According to the Bureau of Labor Statistics, unmarried people now make up 50.2 percent of the adult population in America, higher than it has ever been since they first started keeping track of these things back in 1976. Back then, only 37.4 percent of Americans age 16 or older were single. Oh what a difference 38 years can make.
Even though the percentage of unmarried people has been on the rise for decades, it probably won't keep growing too drastically. Eric Klinenburg, a sociology professor at NYU, told the New York Post, “I don’t expect the proportion of singles to go much higher, but it could go up a bit more. ... Marriage rates are going down all over the developed world as people experiment with new ways to organize their lives and their relationships.”
In other words, people are getting married later, or just not getting married at all. Nowadays it is totally possible, even respectable, to live with someone without getting married, for instance, or to decide that unplanned pregnancy is not a good enough reason to get hitched. Then there's the fact that teen pregnancy is way down, resulting in fewer shotgun weddings anyway. There's also way less stigma against divorce in the 21st century, which helps explain the elevated number of older Americans who are unwed. Plus there's that whole thing where LGBT people are now more likely to be out of the closet than hiding out in a heterosexual marriage, yet still can't get married as part of a same-sex couple in most states.
Which reminds me: someone do me a favor and, once Fox News has their inevitable freak out over this news, go point out that the number of singles would probably go back down if gay marriage was legalized in all 50 states.
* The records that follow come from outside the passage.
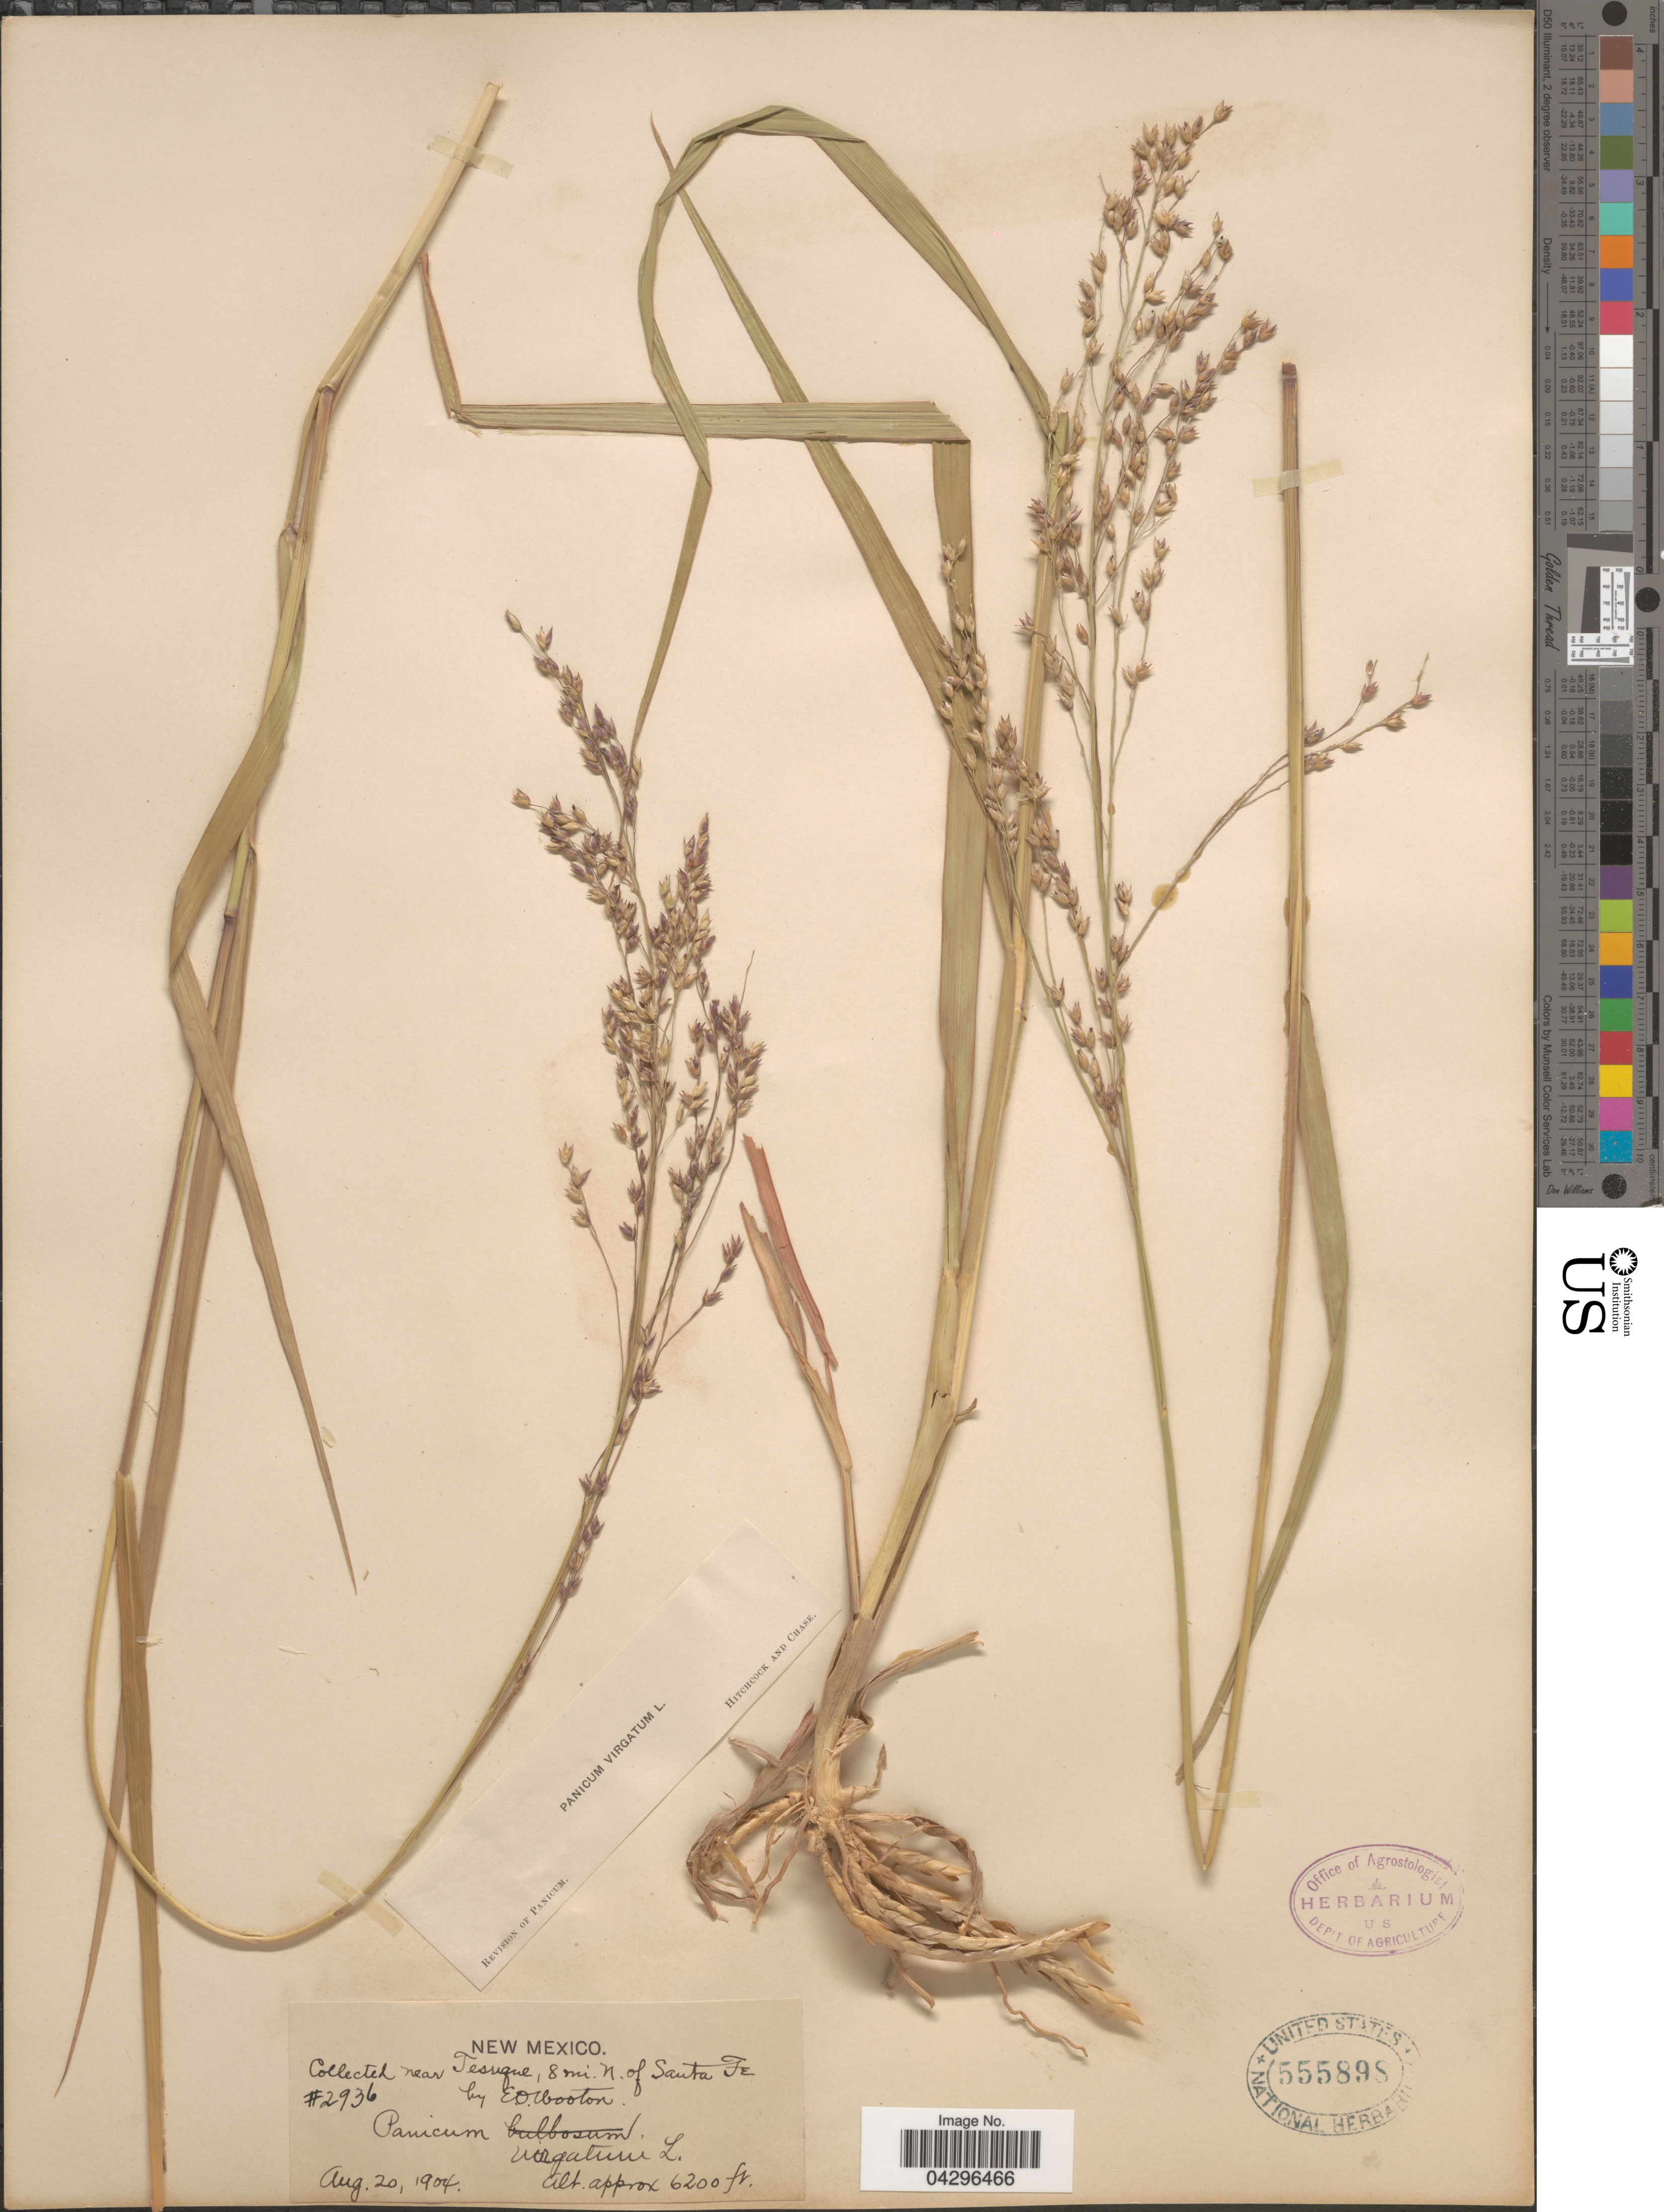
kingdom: Plantae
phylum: Tracheophyta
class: Liliopsida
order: Poales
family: Poaceae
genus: Panicum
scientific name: Panicum virgatum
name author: L.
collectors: E. O. Wooton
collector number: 2936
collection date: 1904-08-20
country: United States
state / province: New Mexico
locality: Near Tesuque, 8 mi. N. of Santa Fe.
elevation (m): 1890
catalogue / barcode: US 555898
The moral of the story though, is that American society is changing. Marriage is still an important social institution, as evidenced by the fact that millions of adults are married, but it's no longer the default option in the choose-your-own-adventure novel called life. And when you think about it, that makes a lot of sense. After all, when on earth did we get the idea that there was a single life path that should work for everyone? For some people marriage is wonderful — to further channel Beyoncé (or rather her sampling of Cimamanda Ngozi Adichie) "Marriage can be a system of joy and love and mutual support." It's just not automatically right for everyone.
And unsurprisingly, it seems life and society in the 21st century are not going to be the same as they were in the 20th. Go figure.